O que o plano precisa detalhar
O documento entregue ao tribunal terá de descrever os procedimentos internos de cada empresa para uma lista de obrigações. Entre elas:
- cumprimento de ordens da Justiça Eleitoral, como remoção de conteúdo, suspensão de perfis e fornecimento de dados;
- medidas de moderação contra conteúdo falso ou gravemente descontextualizado;
- identificação de redes de comportamento inautêntico coordenado, o que inclui disparos em massa e perfis operados de forma articulada;
- salvaguardas para que ferramentas de inteligência artificial não gerem conteúdo em favor de candidatura nem material sexual sem consentimento;
- transparência da propaganda política paga;
- procedimentos de proteção de dados e canais de denúncia e contestação.
As empresas ainda terão de comunicar ao tribunal mudanças relevantes ao longo do período eleitoral e entregar relatórios consolidados até 19 de dezembro de 2026. A portaria se apoia na Resolução 23.610/2019, que trata da propaganda eleitoral e da transparência de anúncios políticos.
O que muda para o eleitor
Na prática, o TSE passa a ter um documento formal para cobrar de cada plataforma no meio da campanha. Quando um conteúdo enganoso viraliza, a corte deixa de discutir apenas o caso isolado e pode confrontar a empresa com o procedimento que ela mesma declarou adotar.

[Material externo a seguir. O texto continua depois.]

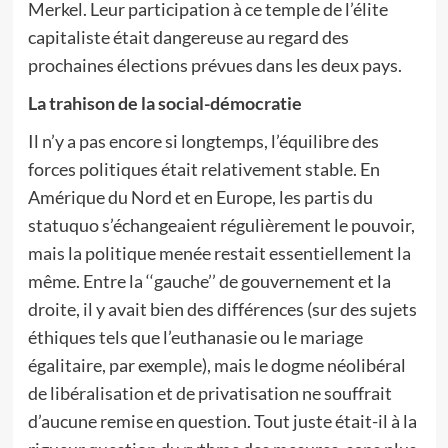
Merkel. Leur participation à ce temple de l’élite
capitaliste était dangereuse au regard des
prochaines élections prévues dans les deux pays.
La trahison de la social-démocratie
Il n’y a pas encore si longtemps, l’équilibre des
forces politiques était relativement stable. En
Amérique du Nord et en Europe, les partis du
statuquo s’échangeaient régulièrement le pouvoir,
mais la politique menée restait essentiellement la
même. Entre la ‘‘gauche’’ de gouvernement et la
droite, il y avait bien des différences (sur des sujets
éthiques tels que l’euthanasie ou le mariage
égalitaire, par exemple), mais le dogme néolibéral
de libéralisation et de privatisation ne souffrait
d’aucune remise en question. Tout juste était-il à la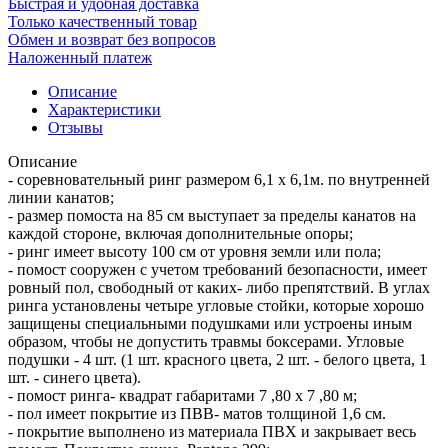
Быстрая и удобная доставка
Только качественный товар
Обмен и возврат без вопросов
Наложенный платеж
Описание
Характеристики
Отзывы
Описание
- соревновательный ринг размером 6,1 х 6,1м. по внутренней
линии канатов;
- размер помоста на 85 см выступает за пределы канатов на
каждой стороне, включая дополнительные опоры;
- ринг имеет высоту 100 см от уровня земли или пола;
- помост сооружен с учетом требований безопасности, имеет
ровный пол, свободный от каких- либо препятствий. В углах
ринга установлены четыре угловые стойки, которые хорошо
защищены специальными подушками или устроены иным
образом, чтобы не допустить травмы боксерами. Угловые
подушки - 4 шт. (1 шт. красного цвета, 2 шт. - белого цвета, 1
шт. - синего цвета).
- помост ринга- квадрат габаритами 7 ,80 х 7 ,80 м;
- пол имеет покрытие из ПВВ- матов толщиной 1,6 см.
- покрытие выполнено из материала ПВХ и закрывает весь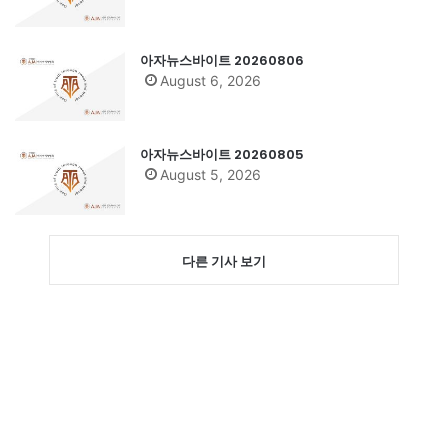
아자뉴스바이트 20260806
August 6, 2026
아자뉴스바이트 20260805
August 5, 2026
다른 기사 보기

O ponto da inteligência artificial generativa é a novidade em relação a 2022. Ferramentas capazes de produzir vídeo, áudio e imagem sintéticos passaram a ser acessíveis a qualquer usuário, e a regra pede que os provedores expliquem que barreiras aplicam para impedir a fabricação de material em favor ou contra candidatos.
O calendário eleitoral segue apertado. As convenções partidárias já começaram em 20 de julho e o registro de candidaturas antecede o início oficial da propaganda.